The enclosure of the commons has been called the revolution of the rich against the poor. However, enclosures are not just a historical episode that occurred in 16th century in England. The enclosure of the commons can be a guiding metaphor for understanding conflicts being generated by the expansion of IPR systems to biodiversity.

The policy of deforestation and the enclosure of commons which started in England, was later replicated in the colonies in India. The first Indian Forest Act was passed in 1865 by the Supreme Legislative Council, which authorised the government to declare forests and wastelands ('benap' or unmeasured lands) as reserved forests. The introduction of this legislation marks the beginning of what is called the 'scientific management' of forests; it amounted basically to the formalisation of the erosion both of forests and of the rights of local people to forest produce. Though the forests were converted into state property, forest reservation was in fact an enclosure because it converted a common resource into a commercial one. The state merely mediated in the privatisation.

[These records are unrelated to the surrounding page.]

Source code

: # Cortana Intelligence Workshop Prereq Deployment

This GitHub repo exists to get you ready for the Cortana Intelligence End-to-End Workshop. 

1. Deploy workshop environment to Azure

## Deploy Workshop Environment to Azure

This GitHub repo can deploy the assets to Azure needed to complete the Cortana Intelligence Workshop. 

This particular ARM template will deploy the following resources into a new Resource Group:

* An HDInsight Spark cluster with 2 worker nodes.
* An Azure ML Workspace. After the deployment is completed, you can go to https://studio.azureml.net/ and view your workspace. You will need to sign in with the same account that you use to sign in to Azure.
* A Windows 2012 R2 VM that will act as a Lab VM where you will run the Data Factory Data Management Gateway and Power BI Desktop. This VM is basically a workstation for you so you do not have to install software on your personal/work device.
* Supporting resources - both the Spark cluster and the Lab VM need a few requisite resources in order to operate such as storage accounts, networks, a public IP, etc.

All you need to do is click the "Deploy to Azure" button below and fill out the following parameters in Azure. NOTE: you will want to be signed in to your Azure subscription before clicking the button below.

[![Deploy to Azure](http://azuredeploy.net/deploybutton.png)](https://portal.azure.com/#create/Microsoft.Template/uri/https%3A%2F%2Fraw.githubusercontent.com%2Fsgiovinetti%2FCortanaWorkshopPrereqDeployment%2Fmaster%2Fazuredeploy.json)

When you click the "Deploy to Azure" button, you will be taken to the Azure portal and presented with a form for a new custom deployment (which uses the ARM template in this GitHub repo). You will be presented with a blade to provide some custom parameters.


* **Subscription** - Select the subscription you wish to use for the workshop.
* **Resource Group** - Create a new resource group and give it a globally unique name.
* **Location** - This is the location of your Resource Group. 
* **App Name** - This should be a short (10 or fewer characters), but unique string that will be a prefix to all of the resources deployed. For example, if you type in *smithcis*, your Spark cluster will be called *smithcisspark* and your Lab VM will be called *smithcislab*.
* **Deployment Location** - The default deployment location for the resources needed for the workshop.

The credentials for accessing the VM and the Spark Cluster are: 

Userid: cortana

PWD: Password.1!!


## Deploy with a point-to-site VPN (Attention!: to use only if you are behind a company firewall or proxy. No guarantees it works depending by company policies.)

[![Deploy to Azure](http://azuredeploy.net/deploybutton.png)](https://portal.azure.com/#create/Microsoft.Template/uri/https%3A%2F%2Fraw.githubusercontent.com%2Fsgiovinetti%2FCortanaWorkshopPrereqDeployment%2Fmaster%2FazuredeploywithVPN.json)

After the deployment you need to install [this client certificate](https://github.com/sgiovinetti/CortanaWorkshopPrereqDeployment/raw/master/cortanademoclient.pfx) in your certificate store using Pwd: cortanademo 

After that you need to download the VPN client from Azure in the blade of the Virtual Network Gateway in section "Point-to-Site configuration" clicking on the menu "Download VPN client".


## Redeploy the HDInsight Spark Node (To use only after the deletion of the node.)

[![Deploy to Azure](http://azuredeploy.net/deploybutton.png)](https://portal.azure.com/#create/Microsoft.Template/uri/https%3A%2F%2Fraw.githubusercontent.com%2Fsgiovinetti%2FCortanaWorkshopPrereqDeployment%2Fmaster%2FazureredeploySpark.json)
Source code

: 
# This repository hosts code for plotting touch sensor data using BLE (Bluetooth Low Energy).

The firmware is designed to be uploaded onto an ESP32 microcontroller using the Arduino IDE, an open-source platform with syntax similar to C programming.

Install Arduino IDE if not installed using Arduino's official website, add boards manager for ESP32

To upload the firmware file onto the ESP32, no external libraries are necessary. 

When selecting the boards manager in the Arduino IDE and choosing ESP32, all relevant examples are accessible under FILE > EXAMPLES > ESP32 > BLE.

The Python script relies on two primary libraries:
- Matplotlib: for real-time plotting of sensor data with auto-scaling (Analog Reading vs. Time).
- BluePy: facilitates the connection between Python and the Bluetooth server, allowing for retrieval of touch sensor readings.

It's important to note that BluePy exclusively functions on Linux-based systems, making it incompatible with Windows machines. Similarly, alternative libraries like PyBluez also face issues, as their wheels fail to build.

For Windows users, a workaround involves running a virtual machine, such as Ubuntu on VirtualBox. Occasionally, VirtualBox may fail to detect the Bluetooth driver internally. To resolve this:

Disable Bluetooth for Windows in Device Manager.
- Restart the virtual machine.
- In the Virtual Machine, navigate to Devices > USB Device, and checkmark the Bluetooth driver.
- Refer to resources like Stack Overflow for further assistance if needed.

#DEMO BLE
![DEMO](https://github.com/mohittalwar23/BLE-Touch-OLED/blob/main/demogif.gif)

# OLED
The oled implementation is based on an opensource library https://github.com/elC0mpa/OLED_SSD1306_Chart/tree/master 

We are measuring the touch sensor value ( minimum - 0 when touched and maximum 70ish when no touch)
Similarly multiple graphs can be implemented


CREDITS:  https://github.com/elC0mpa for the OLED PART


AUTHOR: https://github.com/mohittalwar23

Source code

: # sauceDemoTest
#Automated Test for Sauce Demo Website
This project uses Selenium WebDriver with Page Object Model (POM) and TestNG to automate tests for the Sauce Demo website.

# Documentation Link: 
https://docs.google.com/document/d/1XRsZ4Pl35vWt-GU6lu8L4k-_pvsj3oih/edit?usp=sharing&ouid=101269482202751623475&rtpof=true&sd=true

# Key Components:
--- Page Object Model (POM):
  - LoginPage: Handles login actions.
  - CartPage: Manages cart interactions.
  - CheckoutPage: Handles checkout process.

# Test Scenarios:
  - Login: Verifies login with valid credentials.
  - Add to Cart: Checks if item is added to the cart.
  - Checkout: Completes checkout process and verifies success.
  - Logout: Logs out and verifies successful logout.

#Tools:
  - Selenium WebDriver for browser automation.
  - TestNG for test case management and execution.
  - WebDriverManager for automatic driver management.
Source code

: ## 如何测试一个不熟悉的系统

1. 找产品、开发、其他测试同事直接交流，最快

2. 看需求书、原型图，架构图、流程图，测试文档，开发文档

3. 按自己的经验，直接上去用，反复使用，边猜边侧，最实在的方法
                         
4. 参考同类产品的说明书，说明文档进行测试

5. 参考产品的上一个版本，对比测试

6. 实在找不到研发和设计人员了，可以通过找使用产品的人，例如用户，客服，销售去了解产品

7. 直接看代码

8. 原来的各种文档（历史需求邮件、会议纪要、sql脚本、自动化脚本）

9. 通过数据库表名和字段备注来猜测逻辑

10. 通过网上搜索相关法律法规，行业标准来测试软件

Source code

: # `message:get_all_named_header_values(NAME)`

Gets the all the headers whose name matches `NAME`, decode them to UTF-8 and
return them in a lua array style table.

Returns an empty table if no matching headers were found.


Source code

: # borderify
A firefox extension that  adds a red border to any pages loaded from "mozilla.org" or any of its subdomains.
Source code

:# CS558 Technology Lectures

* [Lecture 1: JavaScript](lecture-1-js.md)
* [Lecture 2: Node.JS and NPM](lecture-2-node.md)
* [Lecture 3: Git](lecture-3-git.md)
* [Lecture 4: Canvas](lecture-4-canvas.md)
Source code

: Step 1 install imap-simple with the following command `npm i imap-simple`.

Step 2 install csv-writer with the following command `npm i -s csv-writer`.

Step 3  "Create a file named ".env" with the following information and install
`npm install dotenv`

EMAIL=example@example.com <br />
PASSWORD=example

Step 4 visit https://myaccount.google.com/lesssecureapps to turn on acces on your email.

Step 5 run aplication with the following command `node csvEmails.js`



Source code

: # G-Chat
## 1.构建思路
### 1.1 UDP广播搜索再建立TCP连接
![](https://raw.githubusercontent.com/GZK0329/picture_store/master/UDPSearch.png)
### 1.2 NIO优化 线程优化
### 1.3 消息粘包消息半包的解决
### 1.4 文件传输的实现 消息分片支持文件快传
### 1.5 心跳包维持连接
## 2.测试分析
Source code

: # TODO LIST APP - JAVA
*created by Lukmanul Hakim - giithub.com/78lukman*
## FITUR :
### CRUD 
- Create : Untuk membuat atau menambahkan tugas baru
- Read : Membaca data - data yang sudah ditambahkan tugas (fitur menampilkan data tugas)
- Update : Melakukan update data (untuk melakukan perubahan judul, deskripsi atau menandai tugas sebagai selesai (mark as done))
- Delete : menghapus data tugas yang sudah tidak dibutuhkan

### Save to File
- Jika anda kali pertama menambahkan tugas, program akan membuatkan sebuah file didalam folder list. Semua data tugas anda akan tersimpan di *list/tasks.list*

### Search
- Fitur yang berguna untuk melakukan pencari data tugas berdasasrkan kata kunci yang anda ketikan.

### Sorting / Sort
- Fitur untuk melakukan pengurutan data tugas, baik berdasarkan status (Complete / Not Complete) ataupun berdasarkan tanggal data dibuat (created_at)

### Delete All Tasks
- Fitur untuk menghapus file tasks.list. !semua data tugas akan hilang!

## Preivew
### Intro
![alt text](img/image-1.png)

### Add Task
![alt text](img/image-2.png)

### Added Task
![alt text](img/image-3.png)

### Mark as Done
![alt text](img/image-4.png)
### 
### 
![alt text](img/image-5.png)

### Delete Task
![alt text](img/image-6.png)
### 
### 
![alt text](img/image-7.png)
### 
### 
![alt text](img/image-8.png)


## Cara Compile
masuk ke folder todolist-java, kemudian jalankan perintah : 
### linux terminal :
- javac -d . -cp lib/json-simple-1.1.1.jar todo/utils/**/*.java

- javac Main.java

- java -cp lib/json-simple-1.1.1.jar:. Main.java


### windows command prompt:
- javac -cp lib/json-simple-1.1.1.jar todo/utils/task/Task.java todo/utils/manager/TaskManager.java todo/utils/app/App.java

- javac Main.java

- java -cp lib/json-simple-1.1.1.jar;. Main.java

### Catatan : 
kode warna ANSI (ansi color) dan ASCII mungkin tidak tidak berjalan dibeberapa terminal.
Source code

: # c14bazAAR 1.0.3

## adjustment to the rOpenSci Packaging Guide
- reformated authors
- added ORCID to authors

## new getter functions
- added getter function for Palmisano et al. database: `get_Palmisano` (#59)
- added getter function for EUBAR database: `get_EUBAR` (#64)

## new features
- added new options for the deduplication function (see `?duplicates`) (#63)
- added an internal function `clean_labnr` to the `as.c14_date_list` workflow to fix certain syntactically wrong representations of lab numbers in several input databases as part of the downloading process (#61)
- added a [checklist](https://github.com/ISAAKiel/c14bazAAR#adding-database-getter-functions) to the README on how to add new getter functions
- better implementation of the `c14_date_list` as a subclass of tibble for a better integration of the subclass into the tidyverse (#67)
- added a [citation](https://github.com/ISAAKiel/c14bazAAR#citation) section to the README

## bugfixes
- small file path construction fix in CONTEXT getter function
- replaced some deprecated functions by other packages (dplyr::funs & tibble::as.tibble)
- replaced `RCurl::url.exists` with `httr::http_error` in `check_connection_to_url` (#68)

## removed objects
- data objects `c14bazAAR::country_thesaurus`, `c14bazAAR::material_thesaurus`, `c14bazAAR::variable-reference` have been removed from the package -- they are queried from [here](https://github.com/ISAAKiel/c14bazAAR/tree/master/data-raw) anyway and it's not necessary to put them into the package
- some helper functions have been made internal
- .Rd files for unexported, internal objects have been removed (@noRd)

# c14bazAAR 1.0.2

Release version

In the colonial period peasants were forced to grow indigo instead of food, salt was taxed to provide revenues for the British military, and meanwhile, forests were being enclosed to transform them into state monopolies for commercial exploitation. In the rural areas, the effects on the peasants were the gradual erosion of usufruct rights (nistar rights) of access, of food, fuel, and livestock grazing from the community's common lands. The marginalisation of peasant communities' rights over their forests, sacred groves and 'wastelands' has been the prime cause of their impoverishment.